Старик попытался стащить с пальца перстень, но опухшие суставы не давали ему это сделать. Наконец он рывком снял кольцо, но это усилие доконало его, и он бессильно откинулся на подушки. Калигула жадно протянул руку.
– Нет, – вдруг быстро прошептал Тиберий, и легкая тень набежала на его лицо. – Нет, я еще поживу! Рано уходить…
Тиберий с трудом надел перстень обратно и решительно сжал огромные кулаки, будто опасаясь, что его отберут. Калигула разочарованно оглянулся на жену и замер, увидев злобную Мегеру. Казалось, еще миг – и она в ярости кинется на старика. Но цезарь вдруг испустил хриплый стон и потерял сознание.
– Снимай! – зашипела Юния. Гай изо всех сил дернул старика за палец, но Тиберий даже не пошевелился. – Может, кончился уже?
– Нет, дышит, хотя слабо, – ответил он и надел рубиновую печать. – Пошли отсюда скорей!
Даже походка Калигулы изменилась, когда они вышли в атриум, таким величием веяло от его мощной фигуры. С гордостью он вытянул руку с перстнем, чтобы все могли увидеть огромный рубин, и громогласно провозгласил, что цезарь почил, едва успев лично передать ему символ высшей власти. Силан первым склонился перед новым повелителем Римской империи:
– Приветствую тебя, Гай Цезарь! Да будет славен твой род.
– Благодарим богов за достойного правителя!
– Слава Юпитеру!
– Да здравствует Гай Цезарь!
Со всех сторон неслись приветствия и поздравления, каждый норовил поцеловать руку или краешек тоги нового принцепса. При всех Гай обнял стоящую рядом Юнию:
– Приветствуйте прекраснейшую из смертных женщин – мою любимую супругу! Мою императрицу!
Этот миг стал для Юнии мигом торжества ее ума и хитрости. Она – на вершине могущества и славы! И Гай рядом! Безграничным счастьем и любовью лучился ее взгляд, когда Калигула поднял ее на руки и еще раз прокричал:
– Вот моя счастливая звезда! Моя удача! – И добавил тихо ей на ухо: – Моя вечная возлюбленная, моя Венера.

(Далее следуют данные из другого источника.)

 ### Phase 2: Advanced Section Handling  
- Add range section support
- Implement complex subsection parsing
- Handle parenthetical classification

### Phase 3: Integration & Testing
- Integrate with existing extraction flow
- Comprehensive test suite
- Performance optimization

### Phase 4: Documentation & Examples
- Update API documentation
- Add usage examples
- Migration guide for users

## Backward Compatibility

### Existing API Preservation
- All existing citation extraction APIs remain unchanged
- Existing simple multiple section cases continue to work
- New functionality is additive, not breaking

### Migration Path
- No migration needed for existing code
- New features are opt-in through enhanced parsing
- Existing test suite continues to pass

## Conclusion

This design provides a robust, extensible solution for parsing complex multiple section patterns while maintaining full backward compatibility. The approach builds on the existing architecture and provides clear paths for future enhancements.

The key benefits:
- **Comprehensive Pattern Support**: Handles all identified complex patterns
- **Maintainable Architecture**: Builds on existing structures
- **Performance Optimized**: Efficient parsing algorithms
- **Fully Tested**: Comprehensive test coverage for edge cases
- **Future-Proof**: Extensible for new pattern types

Они не заметили, что Макрон наблюдает за ними издали. Глядя в глаза своей возлюбленной, уверявшей в искренней привязанности и искавшей защиты, он наконец-то осознал, насколько лжива и черна ее душа. И он принес страшную клятву, поклявшись водами зловещей реки Стикс, что отомстит за поруганную любовь, за то, что предал Эннию, за обман и за свою слепую веру в чувства этой страшной женщины, что так умело использовала его ради достижения собственного величия. Голова его осталась ясной и холодной, страсть, ревность и злоба ушли без следа. Время, пусть пройдет время! А пока он будет послушным слугой их прихотей!

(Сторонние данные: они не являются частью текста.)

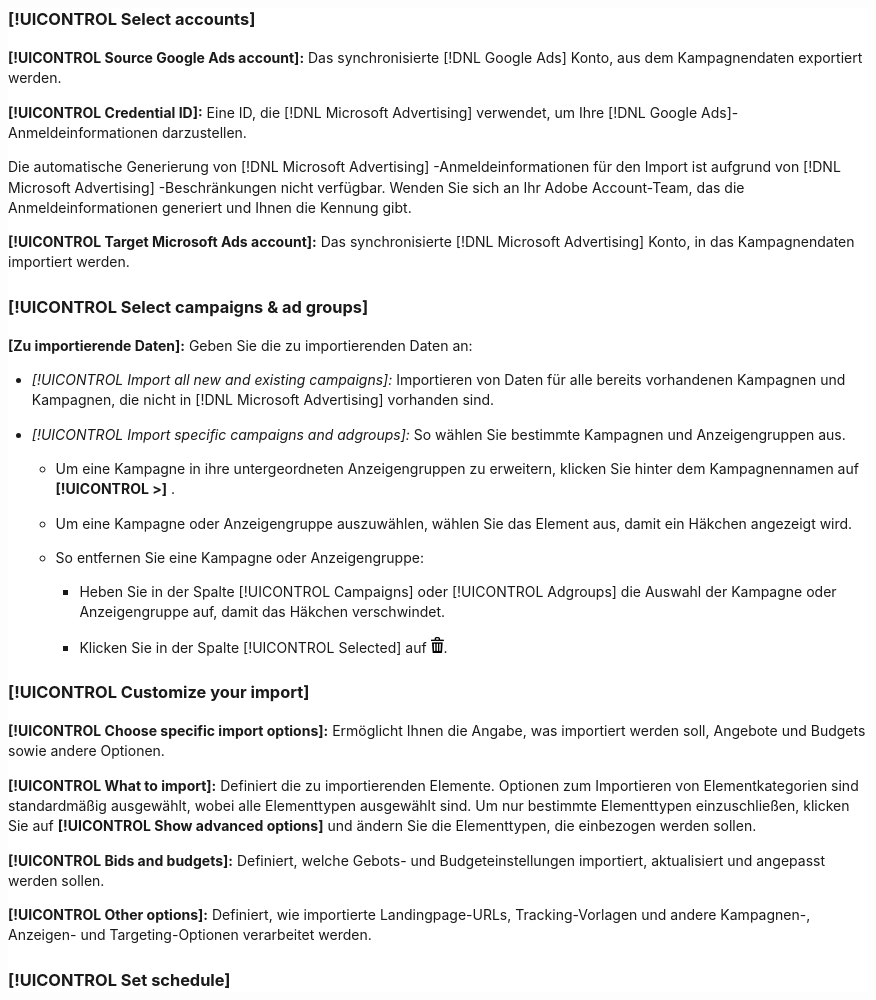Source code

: ### [!UICONTROL Select accounts]

**[!UICONTROL Source Google Ads account]:** Das synchronisierte [!DNL Google Ads] Konto, aus dem Kampagnendaten exportiert werden.

**[!UICONTROL Credential ID]:** Eine ID, die [!DNL Microsoft Advertising] verwendet, um Ihre [!DNL Google Ads]-Anmeldeinformationen darzustellen.

Die automatische Generierung von [!DNL Microsoft Advertising] -Anmeldeinformationen für den Import ist aufgrund von [!DNL Microsoft Advertising] -Beschränkungen nicht verfügbar. Wenden Sie sich an Ihr Adobe Account-Team, das die Anmeldeinformationen generiert und Ihnen die Kennung gibt.

**[!UICONTROL Target Microsoft Ads account]:** Das synchronisierte [!DNL Microsoft Advertising] Konto, in das Kampagnendaten importiert werden.

### [!UICONTROL Select campaigns & ad groups]

**\[Zu importierende Daten\]:** Geben Sie die zu importierenden Daten an:

* *[!UICONTROL Import all new and existing campaigns]:* Importieren von Daten für alle bereits vorhandenen Kampagnen und Kampagnen, die nicht in [!DNL Microsoft Advertising] vorhanden sind.

* *[!UICONTROL Import specific campaigns and adgroups]:* So wählen Sie bestimmte Kampagnen und Anzeigengruppen aus.

   * Um eine Kampagne in ihre untergeordneten Anzeigengruppen zu erweitern, klicken Sie hinter dem Kampagnennamen auf **[!UICONTROL >]** .

   * Um eine Kampagne oder Anzeigengruppe auszuwählen, wählen Sie das Element aus, damit ein Häkchen angezeigt wird.

   * So entfernen Sie eine Kampagne oder Anzeigengruppe:

      * Heben Sie in der Spalte [!UICONTROL Campaigns] oder [!UICONTROL Adgroups] die Auswahl der Kampagne oder Anzeigengruppe auf, damit das Häkchen verschwindet.

      * Klicken Sie in der Spalte [!UICONTROL Selected] auf ![Löschen](/help/search-social-commerce/assets/delete.png "Löschen").

### [!UICONTROL Customize your import]

**[!UICONTROL Choose specific import options]:** Ermöglicht Ihnen die Angabe, was importiert werden soll, Angebote und Budgets sowie andere Optionen.

**[!UICONTROL What to import]:** Definiert die zu importierenden Elemente. Optionen zum Importieren von Elementkategorien sind standardmäßig ausgewählt, wobei alle Elementtypen ausgewählt sind. Um nur bestimmte Elementtypen einzuschließen, klicken Sie auf **[!UICONTROL Show advanced options]** und ändern Sie die Elementtypen, die einbezogen werden sollen.

**[!UICONTROL Bids and budgets]:** Definiert, welche Gebots- und Budgeteinstellungen importiert, aktualisiert und angepasst werden sollen.

**[!UICONTROL Other options]:** Definiert, wie importierte Landingpage-URLs, Tracking-Vorlagen und andere Kampagnen-, Anzeigen- und Targeting-Optionen verarbeitet werden.

### [!UICONTROL Set schedule]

Калигула поманил его с собой в таблиний, и во все уголки бескрайней Римской империи помчались курьеры с посланиями к легатам и наместникам провинций, где сообщалось, что старый император при смерти и назначил Калигулу своим преемником, в знак чего отдал перстень с печатью. Макрон быстро диктовал секретарям, а Гай Цезарь с величественным видом вдавливал драгоценный рубин в горячий податливый воск.